> [Исходный текст]:
* * * * * * * * *
Центральная часть страны (прежде всего Житомирская, Винницкая, Хмельницкая область). На излете советской власти сельские жители и население небольших городов преимущественно сохраняли веру предков, священников было мало, но они были, вспомним хотя бы легендарного для русских католиков отца Иосифа Свидницкого, много сделавшего для возрождения католичества в Сибири и Средней Азии. Монахини не носили облачений, но молились и трудились рядом с мирянами. Клирики из Польши при оказии посещения родных в СССР или туристических поездок старались помочь с окормлением верных. В семьях верующих, аналогично тому, что можно было наблюдать у православных «белых платочков», стойко держались представления о необходимости крестить детей, помнить праздники и посты, передавались переписанные от руки молитвы на польском кириллицей.

Крым и Новороссия. На осваивавшихся в XVIII — начале XX века землях можно было встретить многочисленных колонистов (преимущественно немцев, но также, например, чехов), а по мере промышленного развития и иностранных специалистов: горных инженеров, металлургов и так далее. В местах их компактного проживания очень скоро возникают католические, лютеранские и иные приходы, пастыри которых принадлежали к той же культурной общности, что и паства: немцы, французы и бельгийцы и другие. В выбранном нами за исходную точку 1989 году о них напоминают преимущественно построенные ими храмы, ставшие волей советских деятелей музеями, кинотеатрами и складами. Вследствие внутренних перемещений населения в СССР на 1989 год там присутствовала некая доля населения с католическими корнями. В городах — значительная масса людей неверующих, но убежденных, что «там что-то есть», много технической интеллигенции, это позволяет проводить культурные параллели между жителями, например, Харькова и Белгорода.

1 декабря 1989 года президент Советского Союза Михаил Горбачев посетил Ватикан и встретился с папой Иоанном Павлом II. Следующей весной в Москве появился папский нунций и многое из прежде казавшегося невозможным стало происходить на глазах изумленных советских католиков. Святой престол предпринимал шаги по восстановлению иерархии Католической церкви в СССР, но столкнулся с нехваткой клириков, которые бы окормляли верующих во вновь открываемых приходах, и материальными нуждами (стремительно бедневшие вместе со всей страной советские верующие не могли вести самостоятельно ремонт возвращаемых храмов, при необходимости строить новые). На помощь пришла Католическая церковь в соседней Польше, и ранее оказывавшая помощь единоверцам в соседних странах «советского блока».
* * * * * * * * *
> [Задание 1]:
Продублируйте фрагмент текста о католиках в СССР, начиная со слов «Центральная часть страны» и продолжая до слов «на польском кириллицей.».
> [Задание 2]:
Переведите на английский язык предложение из текста о католиках в СССР: «1 декабря 1989 года президент Советского Союза Михаил Горбачев посетил Ватикан и встретился с папой Иоанном Павлом II».
> [Задание 3]:
Объясните по тексту о католиках в СССР, почему Святой престол при восстановлении иерархии столкнулся с материальными нуждами.
Приведённые далее строки — самостоятельный материал, с текстом они не связаны.

> [Предоставленные строки]:
* * * * * * * * *
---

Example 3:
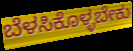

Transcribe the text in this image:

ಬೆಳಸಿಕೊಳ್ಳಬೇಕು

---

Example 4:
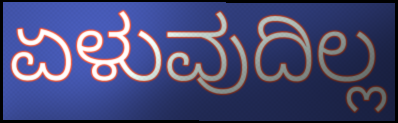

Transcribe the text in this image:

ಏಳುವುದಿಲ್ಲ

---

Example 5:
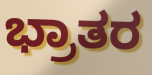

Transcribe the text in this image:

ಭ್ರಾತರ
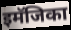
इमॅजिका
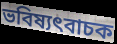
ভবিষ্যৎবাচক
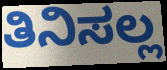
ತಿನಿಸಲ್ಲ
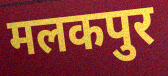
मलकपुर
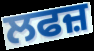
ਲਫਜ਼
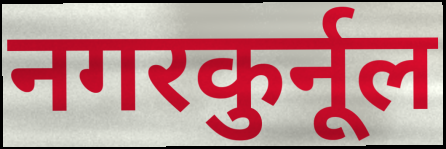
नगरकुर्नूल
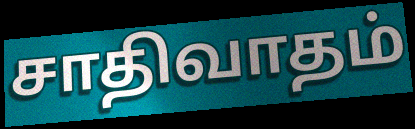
* * * * * * * * *
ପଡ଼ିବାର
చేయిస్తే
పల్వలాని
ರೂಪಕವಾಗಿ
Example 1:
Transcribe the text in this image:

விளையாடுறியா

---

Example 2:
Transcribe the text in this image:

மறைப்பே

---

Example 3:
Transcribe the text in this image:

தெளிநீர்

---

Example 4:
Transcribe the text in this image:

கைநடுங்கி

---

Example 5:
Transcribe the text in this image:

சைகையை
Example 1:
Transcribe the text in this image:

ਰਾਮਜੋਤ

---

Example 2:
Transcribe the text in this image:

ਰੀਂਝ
* * * * * * * * *
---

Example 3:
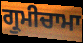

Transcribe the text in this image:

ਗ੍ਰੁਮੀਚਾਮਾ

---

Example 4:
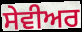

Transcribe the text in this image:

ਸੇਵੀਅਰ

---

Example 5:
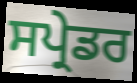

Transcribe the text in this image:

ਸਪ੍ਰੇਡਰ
* * * * * * * * *
> [Ответ к заданию 1]:
Центральная часть страны (прежде всего Житомирская, Винницкая, Хмельницкая область). На излете советской власти сельские жители и население небольших городов преимущественно сохраняли веру предков, священников было мало, но они были, вспомним хотя бы легендарного для русских католиков отца Иосифа Свидницкого, много сделавшего для возрождения католичества в Сибири и Средней Азии. Монахини не носили облачений, но молились и трудились рядом с мирянами. Клирики из Польши при оказии посещения родных в СССР или туристических поездок старались помочь с окормлением верных. В семьях верующих, аналогично тому, что можно было наблюдать у православных «белых платочков», стойко держались представления о необходимости крестить детей, помнить праздники и посты, передавались переписанные от руки молитвы на польском кириллицей.

> [Ответ к заданию 2]:
On December 1, 1989, President of the Soviet Union Mikhail Gorbachev visited the Vatican and met with Pope John Paul II.

> [Ответ к заданию 3]:
Советские верующие стремительно беднели вместе со всей страной. Поэтому они не могли сами ремонтировать возвращаемые храмы, а при необходимости и строить новые.